Former Ad-tech chair Susan Bratton called it “the best panel” at SXSW in ’08. Thank you Susan.
But I disagree vigorously with Susan’s critique that the “lack of preparation is palpable” at SXSW and “poorly moderated sessions go on and on for more than an hour without a single, actionable insight delivered to the patient crowd.”
I loved this year’s gossip and black technology panels, both of which sparked spontaneous combustion between members of the audience and panelists. Actionable insights aren’t what SXSW is about for me… it’s connecting with people I love, a bunch of great experiences, glimpsing some new dimensions that don’t necessarily arise out of a pre-baked moderator agenda but out of the mood of the room. I thought the Lacy/Zuckerberg interview was fantastic at a meta-level… watching Sarah fall on her face and witnessing the crowd’s merciless twit-heckling was one of the most interesting social media experiences I’ve had in a long while. Ditto the Metrics panel.

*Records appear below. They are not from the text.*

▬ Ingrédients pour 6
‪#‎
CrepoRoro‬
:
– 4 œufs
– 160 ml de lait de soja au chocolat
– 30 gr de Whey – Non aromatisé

We had fun with the Suxorz panel this morning. We were seeking to define the worst social media marketing and advertising campaigns in living memory. I hope to post some summary thoughts later, but for now want to get links and results up, since folks have been asking for them.

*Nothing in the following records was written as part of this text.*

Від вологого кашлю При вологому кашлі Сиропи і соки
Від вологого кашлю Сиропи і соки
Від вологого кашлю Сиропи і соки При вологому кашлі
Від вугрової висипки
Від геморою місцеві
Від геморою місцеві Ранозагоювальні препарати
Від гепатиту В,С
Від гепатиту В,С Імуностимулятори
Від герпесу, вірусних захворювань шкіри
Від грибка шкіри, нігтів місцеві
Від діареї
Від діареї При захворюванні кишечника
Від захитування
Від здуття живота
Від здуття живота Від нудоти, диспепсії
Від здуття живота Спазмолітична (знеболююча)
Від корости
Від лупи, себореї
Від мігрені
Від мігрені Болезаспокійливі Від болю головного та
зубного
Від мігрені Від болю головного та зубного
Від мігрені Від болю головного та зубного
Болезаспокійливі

After three elimination rounds, the crowd voted for The Worst. HP took the ultimate Suxorz prize with Cisco coming in as the runner-up.
Here are a few links… with a few more to come later.
Jeff Jarvis nominated Hewlett Packard for paying people like this woman to talk up their cameras.
And Cisco’s attempt to spam the blogosphere and wikipedia with it’s meme “the human network” by paying bloggers to write about the phrase.
And Giuliani’s campaign for keeping a “private” Myspace page for most of the campaign.
Rebecca Leib argued that these beer ads were fantastic… but who the heck remembers Carlton?
And there was the famed Agency.com self-promotion in pitching Subway.
Charlotte Seles was incensed by Whole Food CEO Jim Mackey’s covert trashing of his competition for 7 years on Yahoo message boards. She attacked Molson’s campaign that gave “winning” college kids $8k for photos of themselves drinking. And she hated Sony PSP’s “all I want for Christmas is a PSP.”
Then there was SPS’s fake “I want a playstation blog.”
Steve Hall bashed Diet Coke for not totally jumping aboard the Mentos/Diet Coke fountain videos.
He bashed Target Rounders, the group Target created in Facebook to promote itself. Target told its Facefriends “‘Your mission: try not to let on in the Facebook group that you are a Rounder. We love your enthusiasm for the Rounders, and I know it can be hard not to want to sing it from the mountaintops (and the shower, and on the bus’). However, we want to get other members of the Facebook group excited about Target, too! And we don’t want the Rounders program to steal the show from the real star here: Target and Target’s rockin’ Facebook group! So keep it like a secret!’ http://www.kayesweetser.com/archives/58
I was thrilled to hear later that a Target staffer was in our audience, and was heard to be mumbling angrily throughout: “that wasn’t us, it was the agency.”
And he went after Walmart’s “Walmarting across America,” the bogus blog.
From the audience Jackie Huba kicked in with the story of Marie Digby, fake grungy musician without a label. (Turns out she’d been signed for 18 months.)